*What the task requires*: Can you print all of the rows below word for word, but without the pictures?
-------- Stored rows --------
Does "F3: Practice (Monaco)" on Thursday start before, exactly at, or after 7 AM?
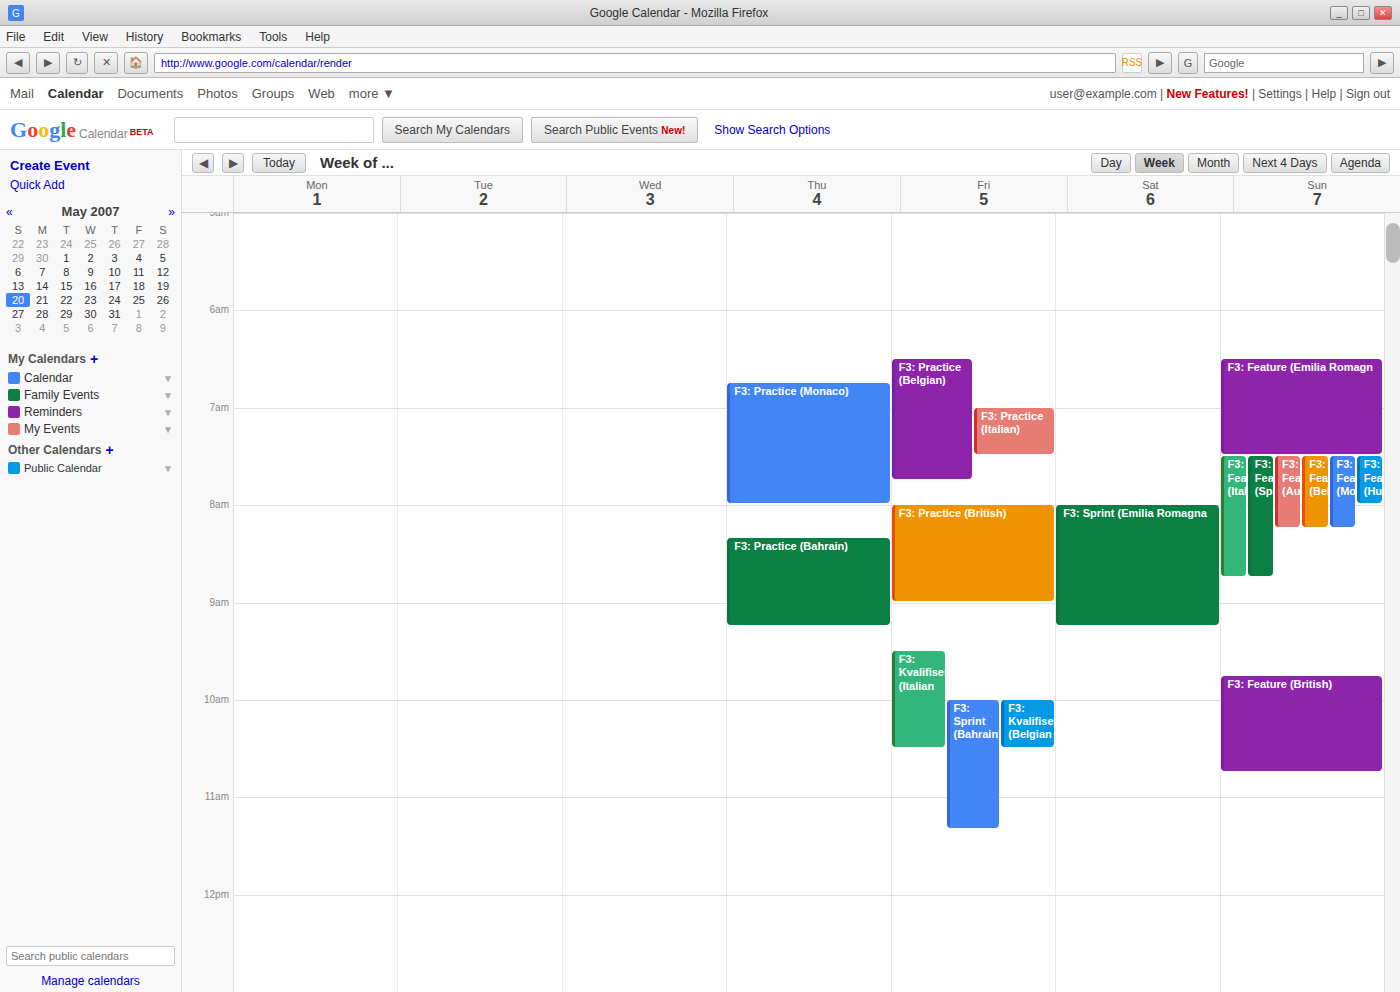
6:45 AM -- before 7 AM, 15 minutes above the 7 AM line.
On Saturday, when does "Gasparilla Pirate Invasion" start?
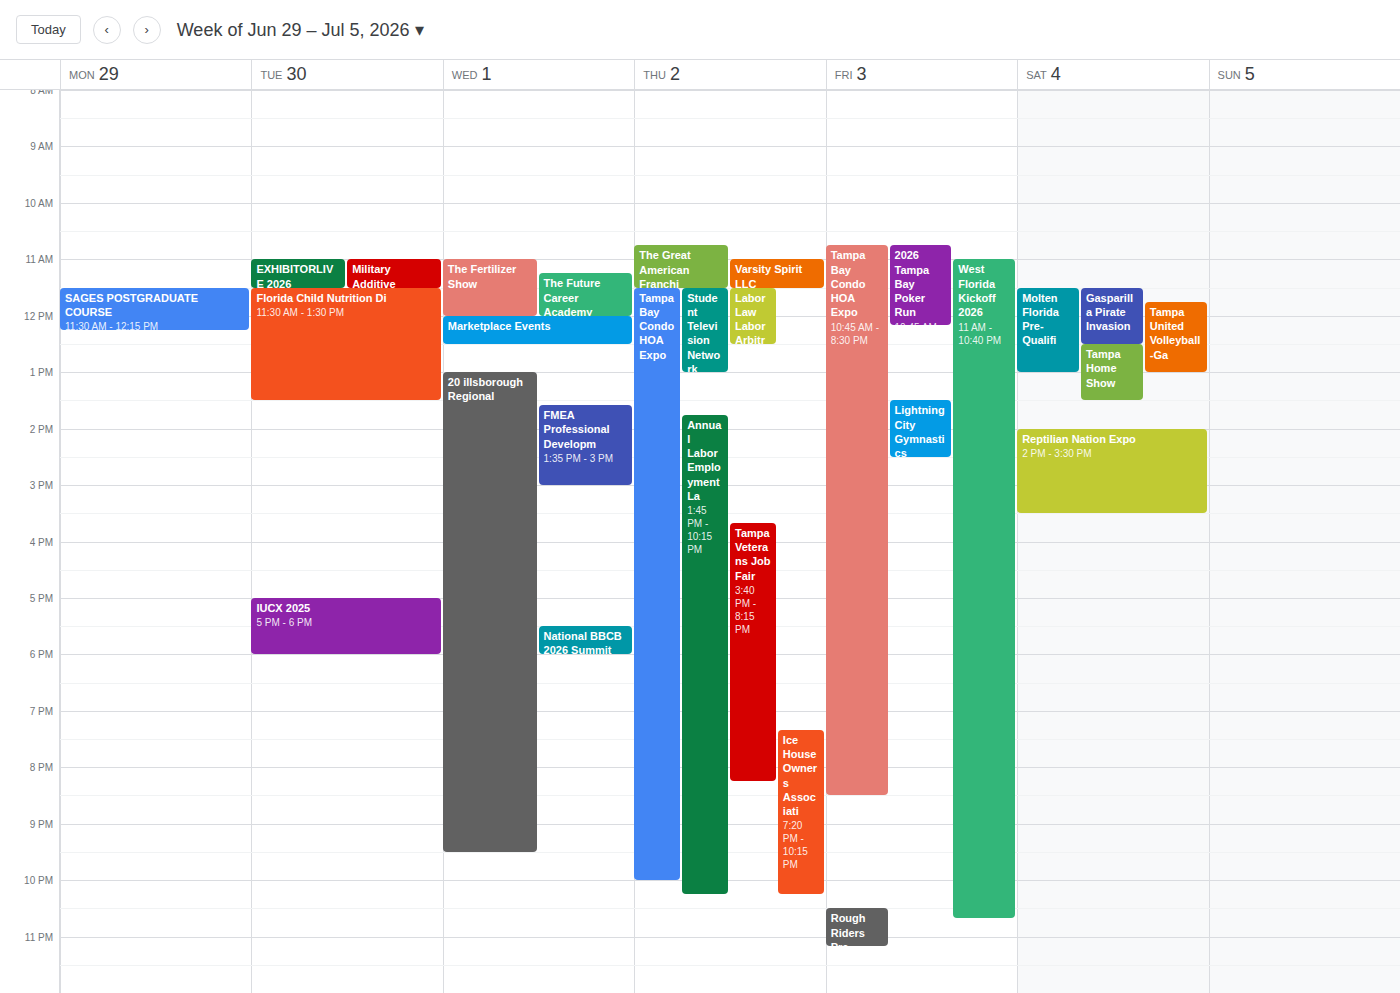
11:30 AM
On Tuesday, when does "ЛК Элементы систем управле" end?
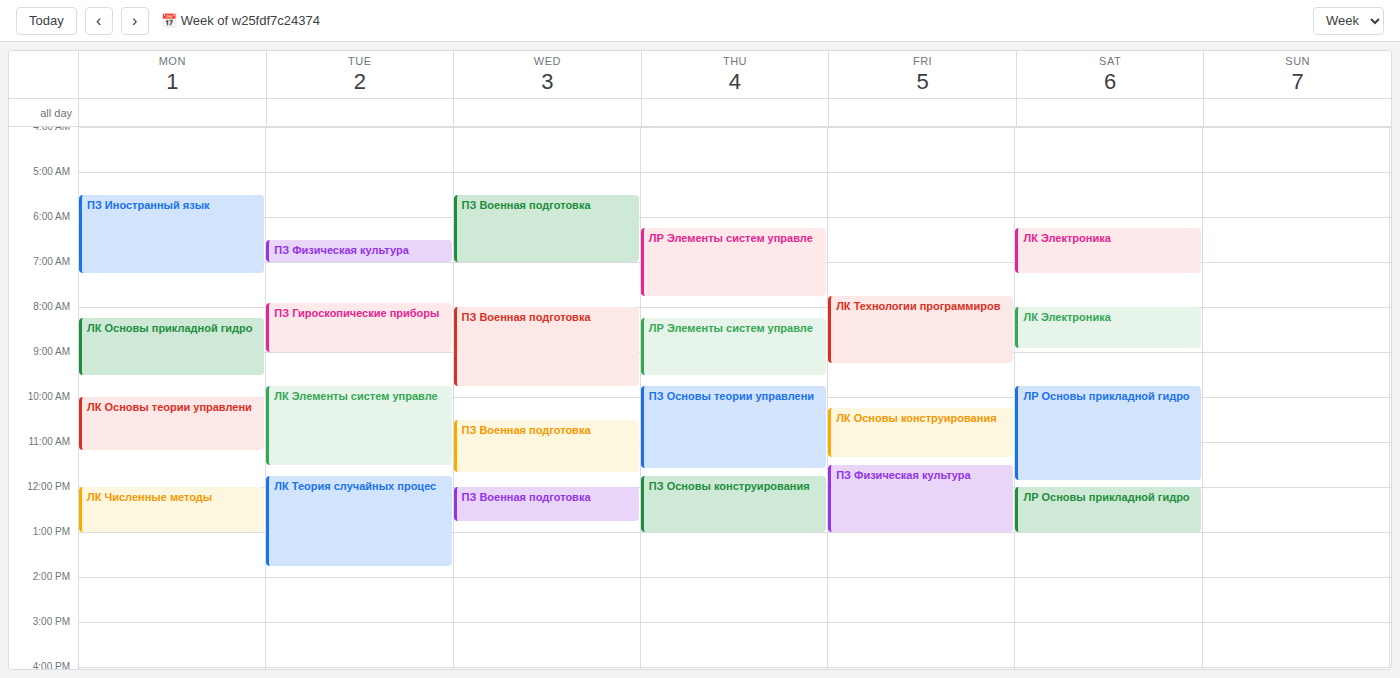
11:30 AM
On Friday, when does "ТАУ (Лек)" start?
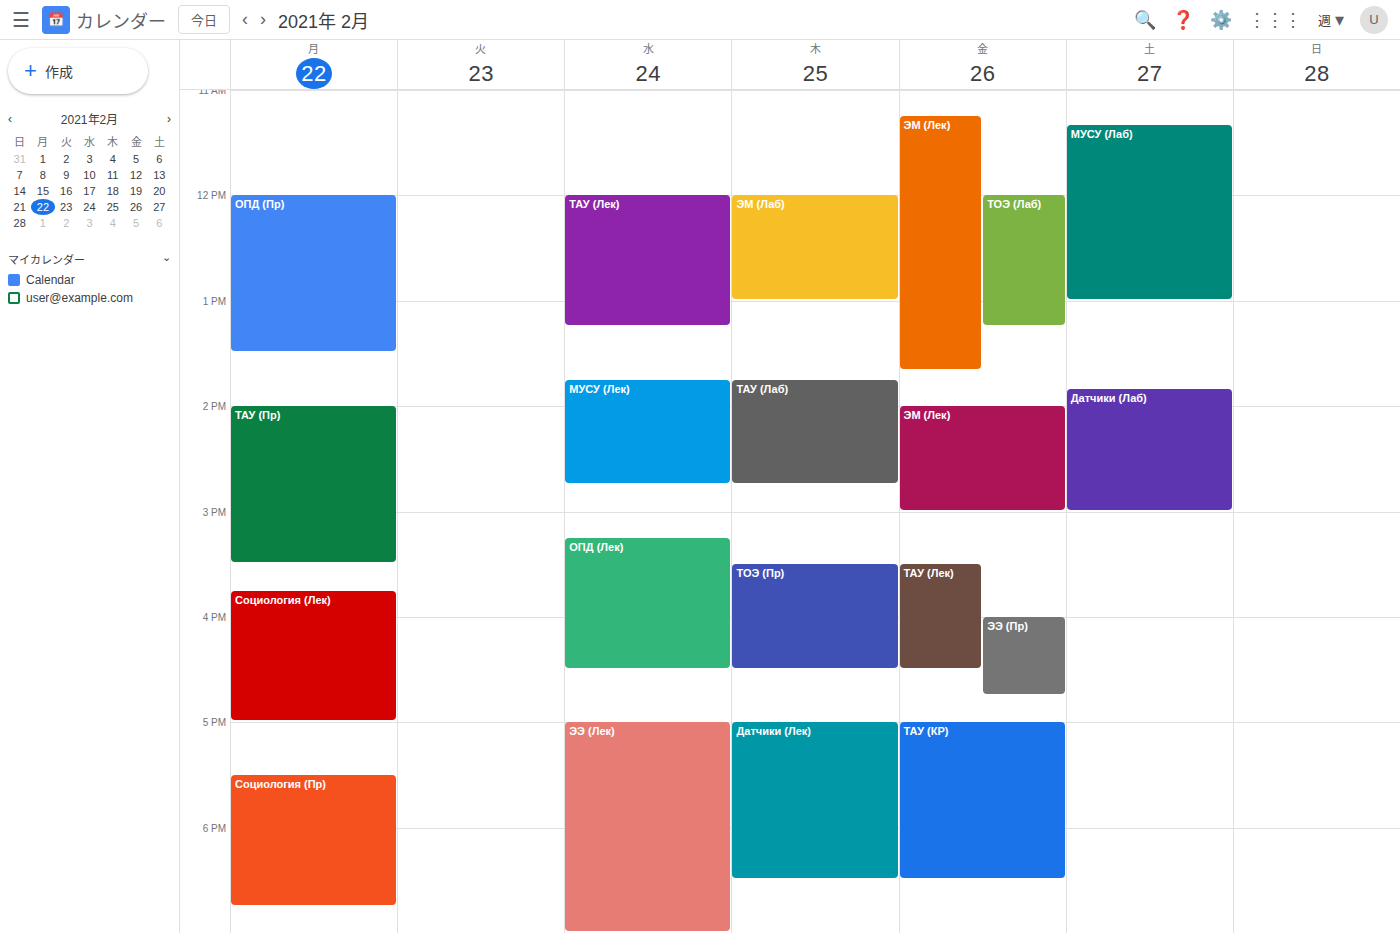
3:30 PM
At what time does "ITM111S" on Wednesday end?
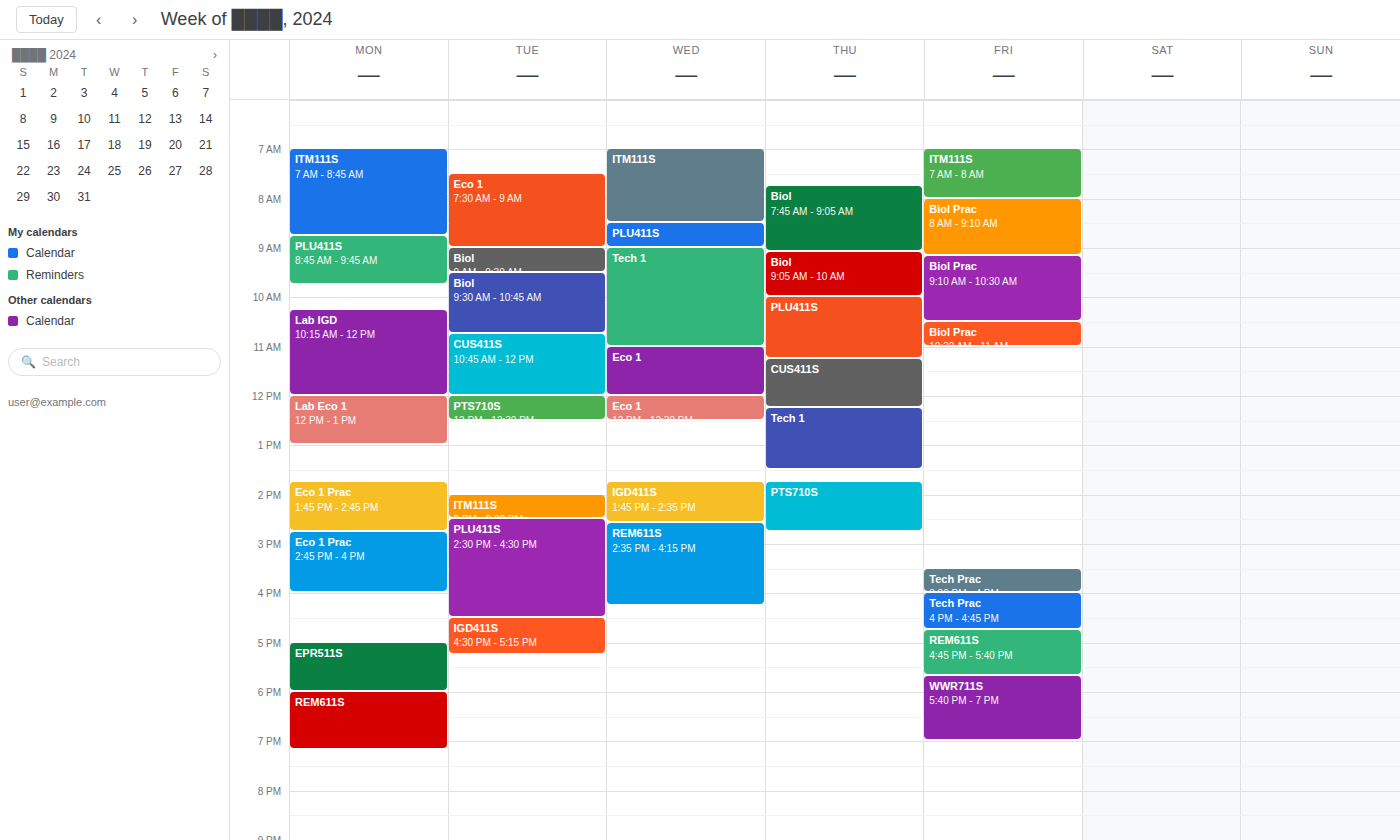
--------
*Problem solution*:
Does "F3: Practice (Monaco)" on Thursday start before, exactly at, or after 7 AM?
6:45 AM -- before 7 AM, 15 minutes above the 7 AM line.
On Saturday, when does "Gasparilla Pirate Invasion" start?
11:30 AM
On Tuesday, when does "ЛК Элементы систем управле" end?
11:30 AM
On Friday, when does "ТАУ (Лек)" start?
3:30 PM
At what time does "ITM111S" on Wednesday end?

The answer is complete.